Neurological prognostication after cardiac arrest (CA) is important to avoid pursuing futile treatments for poor outcome and inappropriate withdrawal of life-sustaining treatment for good outcome. To predict neurological outcome after CA through biomarkers in peripheral blood mononuclear cells, four datasets were downloaded from the Gene Expression Omnibus database. GSE29546 and GSE74198 were used as training datasets, while GSE92696 and GSE34643 were used as verification datasets. The intersection of differentially expressed genes and hub genes from multiscale embedded gene co-expression network analysis (MEGENA) was utilized in the machine learning screening. Key genes were identified using support vector machine recursive feature elimination (SVM-RFE), least absolute shrinkage and selection operator (LASSO) logistic regression, and random forests (RF). The results were validated using receiver operating characteristic curve analysis. An mRNA-miRNA network was constructed. The distribution of immune cells was evaluated using cell-type identification by estimating relative subsets of RNA transcripts (CIBERSORT). Five biomarkers were identified as predictors for neurological outcome after CA, with an area under the curve (AUC) greater than 0.7: CASP8 and FADD-like apoptosis regulator (CFLAR), human protein kinase X (PRKX), miR-483-5p, let-7a-5p, and let-7c-5p. Interestingly, the combination of CFLAR minus PRKX showed an even higher AUC of 0.814. The mRNA-miRNA network consisted of 30 nodes and 76 edges.

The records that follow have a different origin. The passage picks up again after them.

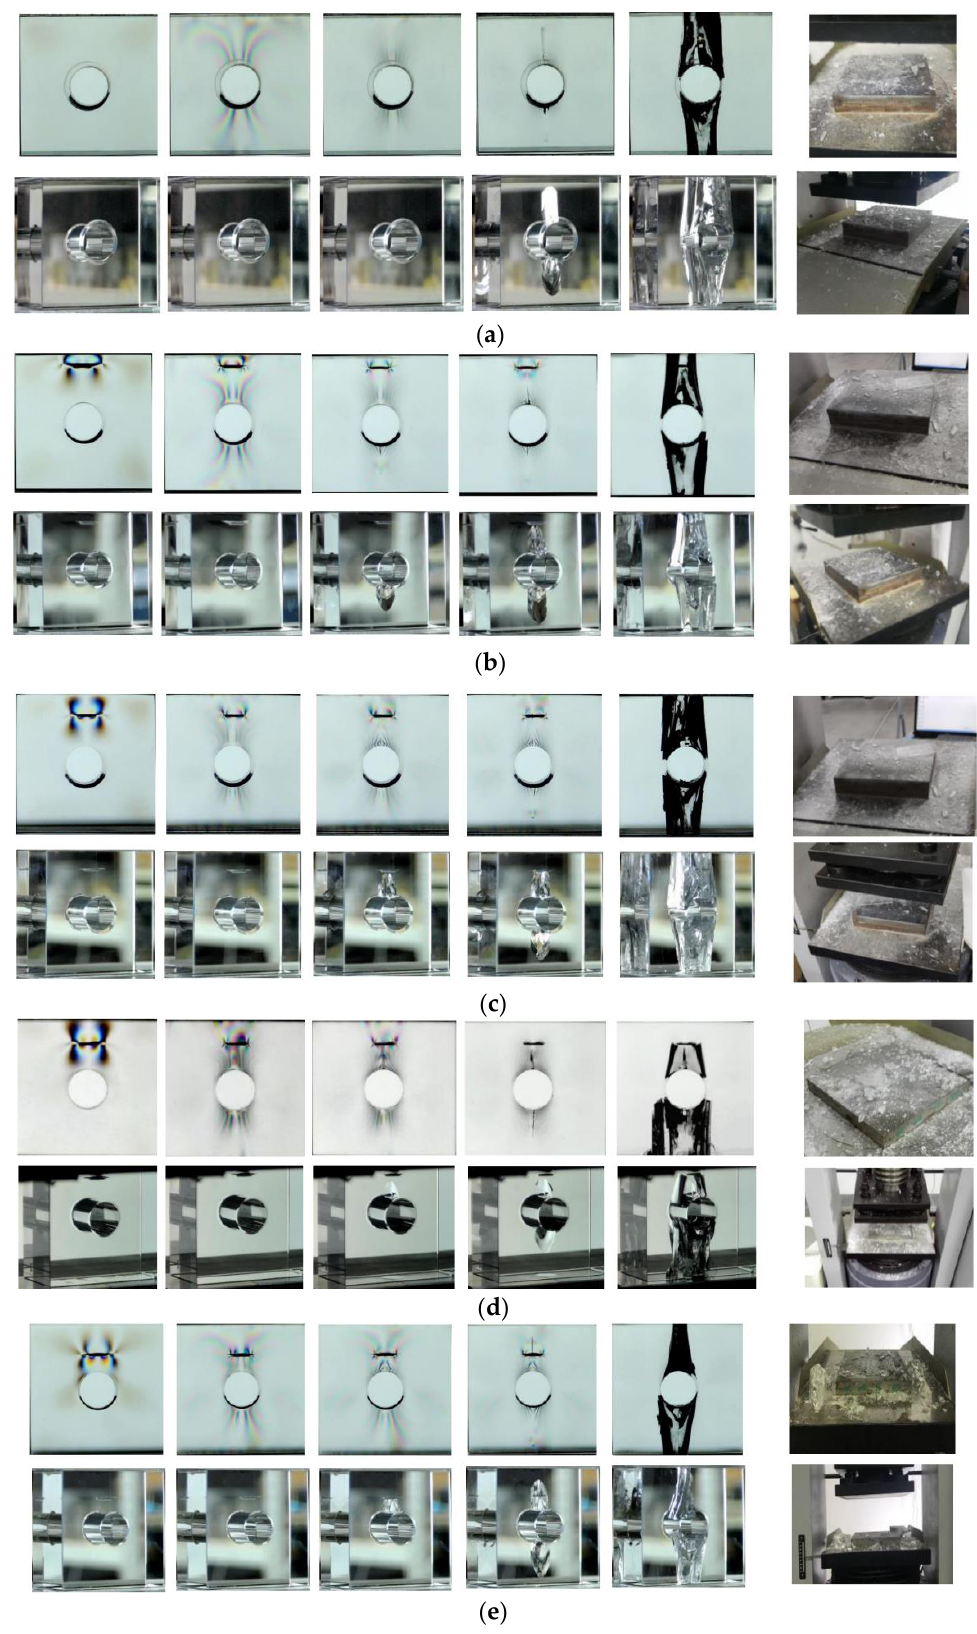
Figure 5. Crack propagation processes of the orifice specimen. ( a ) A0; ( b ) B0.5; ( c ) B1; ( d ) B1.5; ( e ) B2.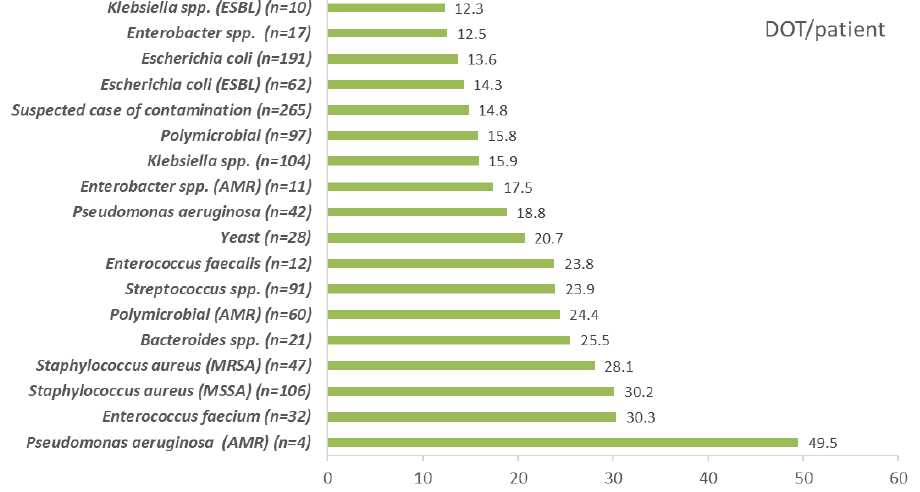
Figure 6. The DOT/patient distribution stratified by BSI pathogens. DOT, days of therapy; BSI, bloodstream infection; MSSA, methicillin-susceptible Staphylococcus aureus ; MRSA, methicillin-resistant Staphylococcus aureus ; ESBL, extended-spectrum beta-lactamase; AMR, antimicrobial resistance.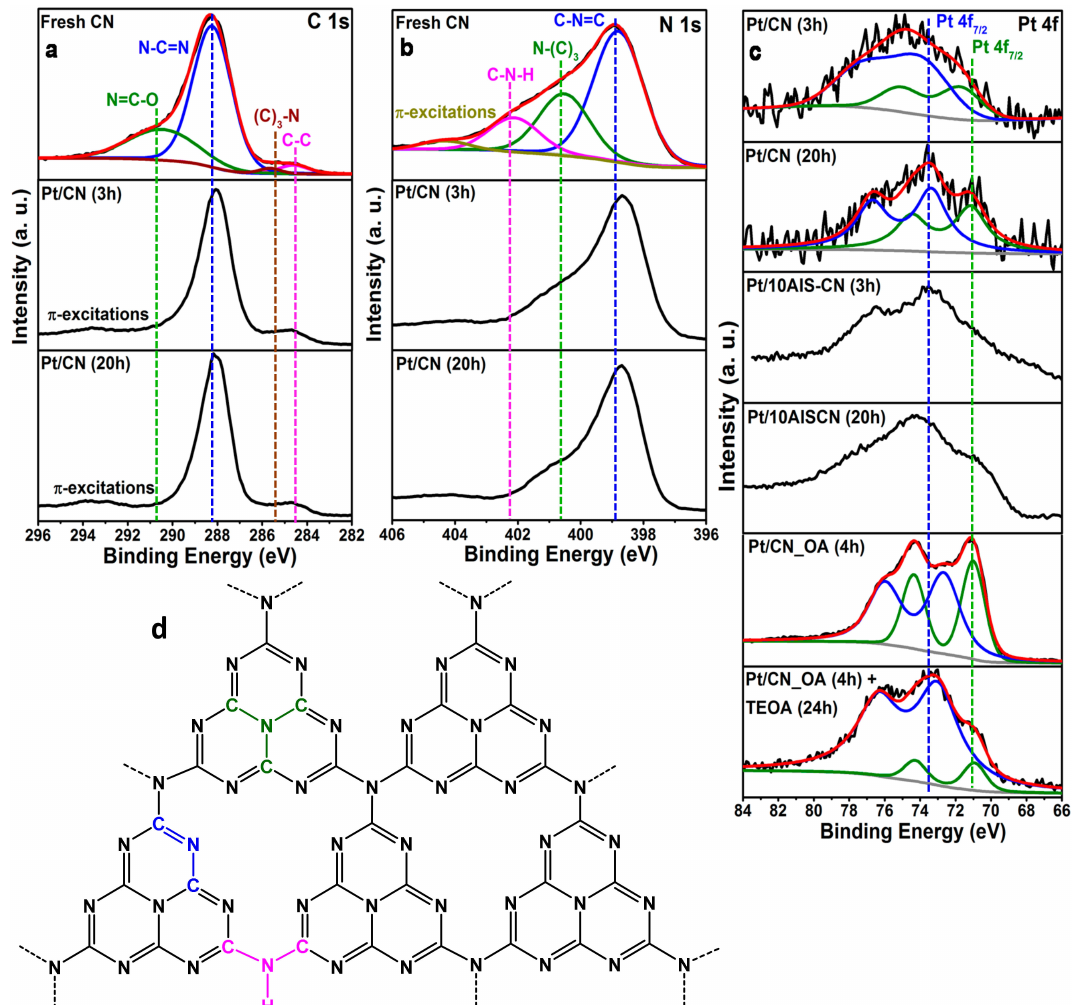
Figure 3. XP spectra of selected samples in the C 1s ( a ), N 1s ( b ) and Pt 4f region ( c ) blue: Pt 2+ , green: Pt 0 together with a scheme of the C 3 N 4 structure ( d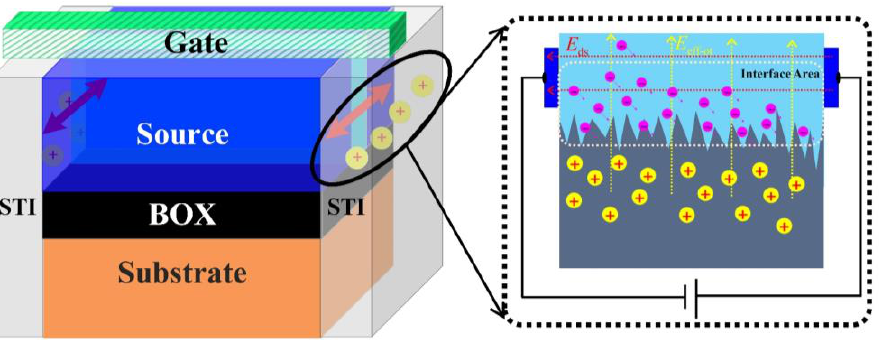
Figure 9. Schematic illustration of the physical mechanism of radiation-induced carrier scattering rate increases in the delay transistor N5 of the 7T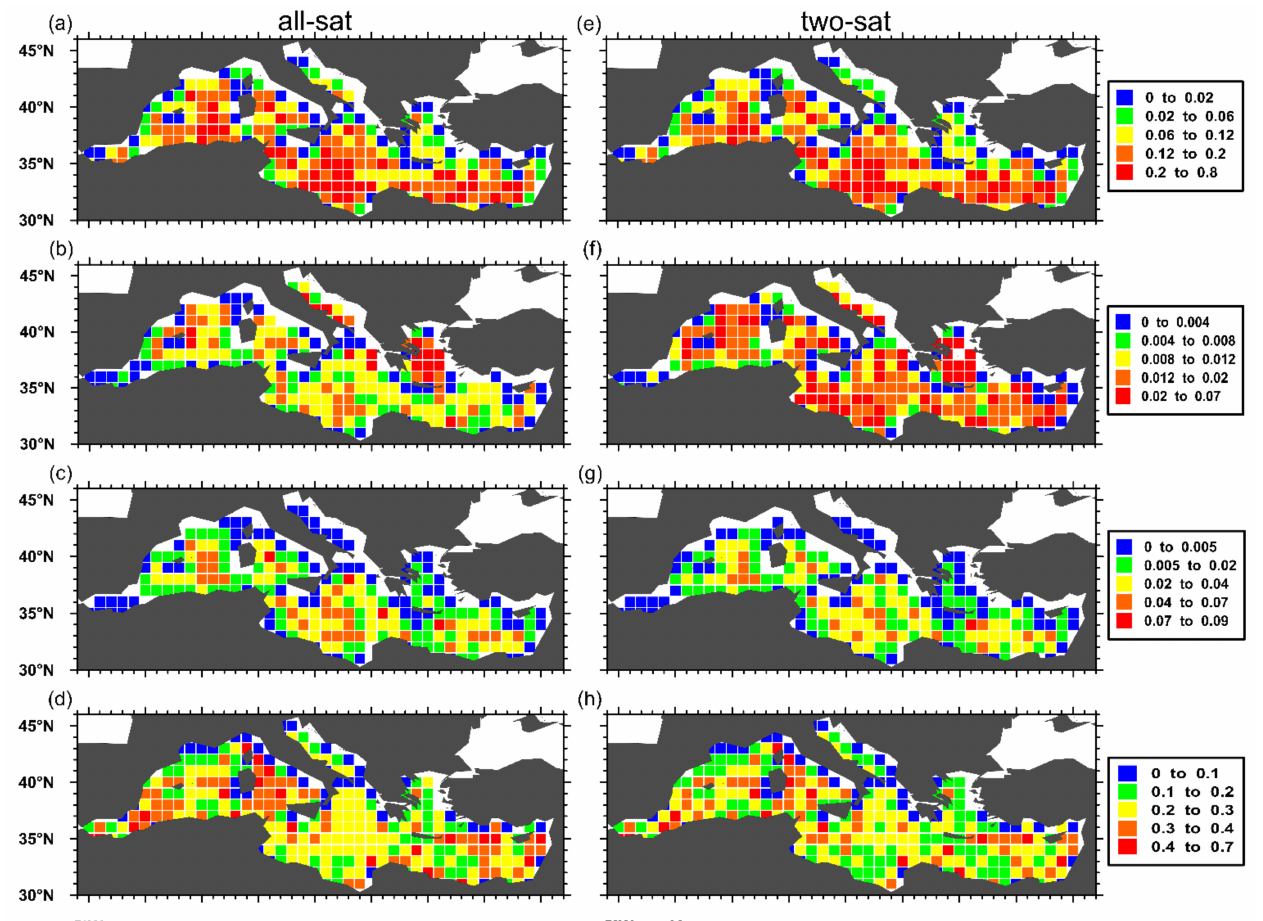
Figure 8. Density distribution of four matching situations in the Mediterranean Sea: ( a , e ) Situation A; ( b , f ) Situation B; ( c , g ) Situation C; ( d , h ) Situation D (See Section 2.2.3 for a description of the four situations). On the left are the results using the all-sat data, and on the right are the results using the two-sat data. The legend on the right shows the range of density values.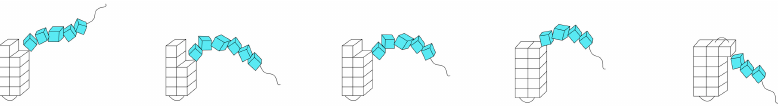
Figure 4. Schematic diagrams of the “fine grained model” proposed by Frank and Tosi. A series of sub-steps would take place in order to form a single stem; however, fluctuation on and off by subunits can only occur along the vertical direction, and folding is inaccessible before it reaches the lamellar thickness.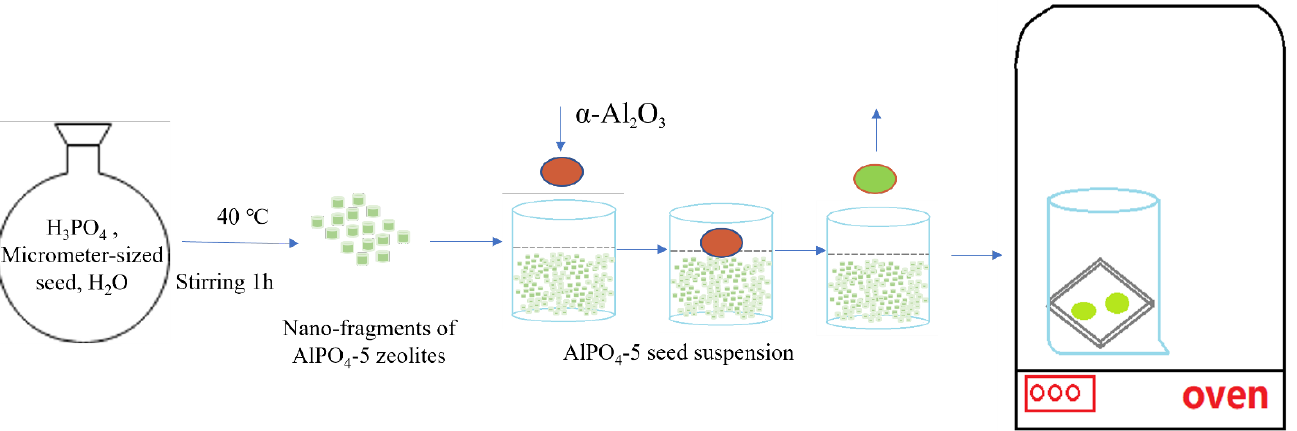
Figure 1. Schematic diagram of dip-coating method of AlPO 4 -5 seed layer on α -Al 2 O 3 support. Membrane1 (M1) was prepared using micron-sized crystals of AlPO 4 -5 as the seed from synthesized solutions of the molar composition: 1.0 Al 2 O 3 :1.3P 2 O 5 :1. 2TEA:400H 2 O. Using micron-sized crystals of AlPO 4 -5 as the seed, membrane2 (M2) was prepared in a mixture of H 2 O and mother liquor with a 3-to-1 ratio. For comparison, the hydrothermal synthesis was repeated, and membrane3 (M3) was obtained by etching AlPO 4 -5 ultra-small fragments as the seed from the molar composition of the synthetic solutions: 1.0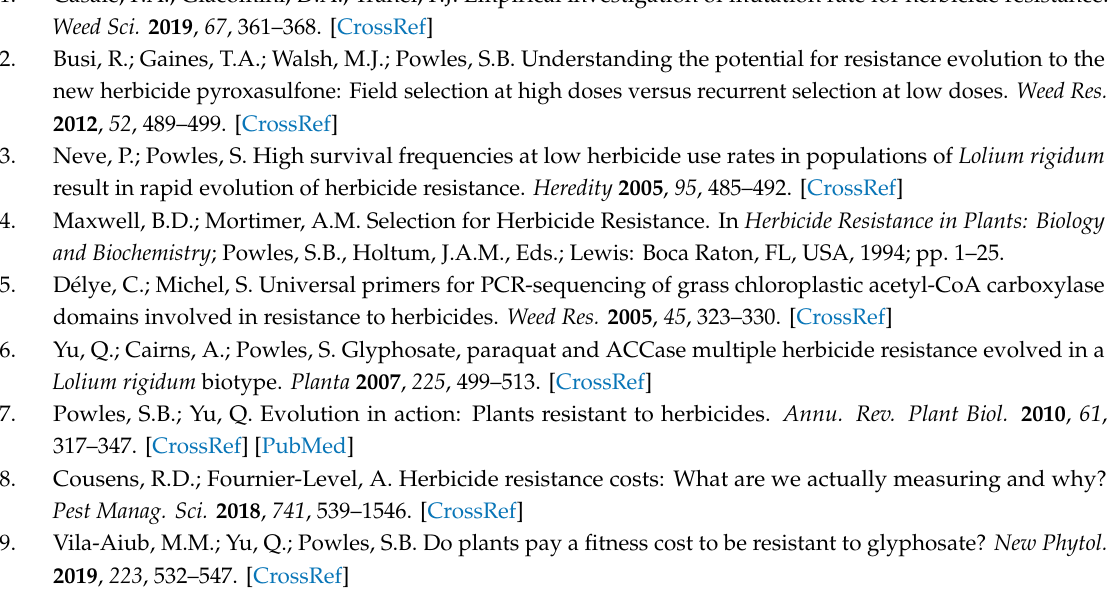
Supplemental Table S1. Overview of the sequencing reads obtained from each sample.; Supplemental Table S2. Functional annotations of unigenes in the databases.; Supplemental Table S3. DEGs with opposite expression LS and LR.; Supplemental Table S4. Go function enrichment of up- or downregulated DEGs in LS comparison.; Supplemental Table S5. Go function enrichment of up- or downregulated DEGs in LR comparison.; Supplemental Table S6. The number of DEGs in di ff erent comparison settings.; Supplemental Table S7. The sequences of RT-PCR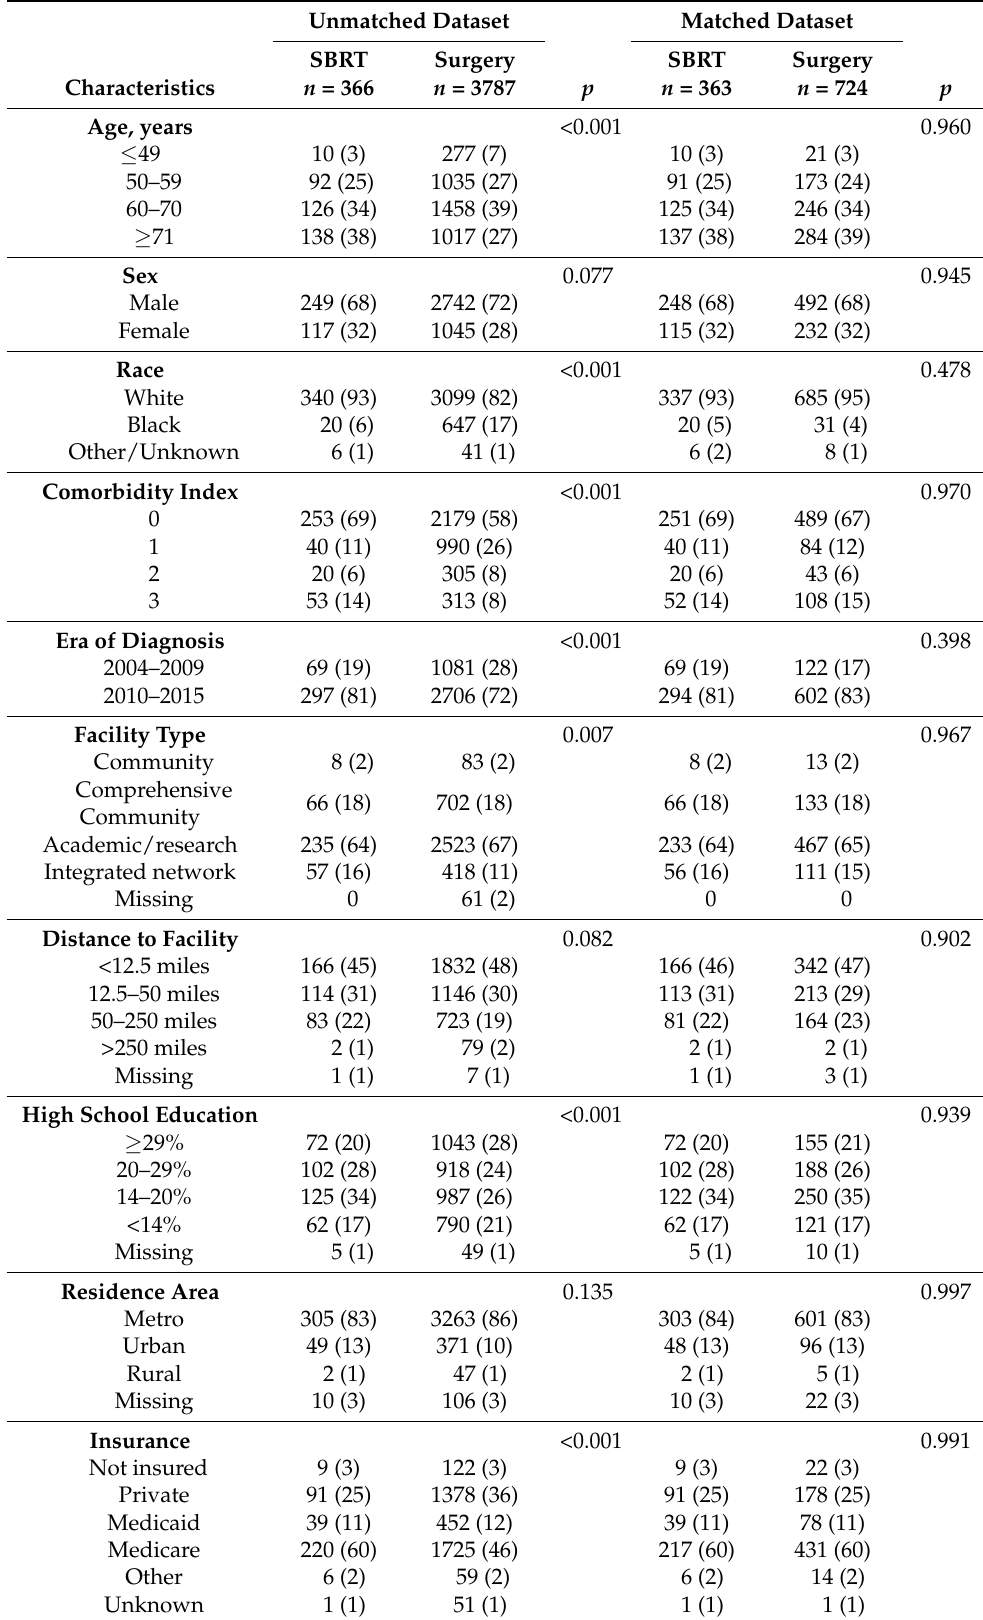
Table 1. Demographic and clinical characteristics of patients with hepatocellular carcinoma. Unmatched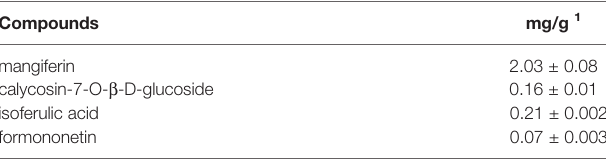
TABLE 1 | Amounts of bioactive compounds in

Statistical differences were found in immune cell distribution, including neutrophils, NK cells active, NK cells resting, T cells CD4 memory activated, T cells CD4 memory resting, T cells CD8, B cells memory, and mast cells resting between individuals with good and poor neurological outcome after CA. In conclusion, our study identified novel predictors for neurological outcome after CA. Further clinical and laboratory studies are needed to validate our findings.

Keywords: Bioinformation; Biomarker; Cell death; Machine learning; Neuroprotection.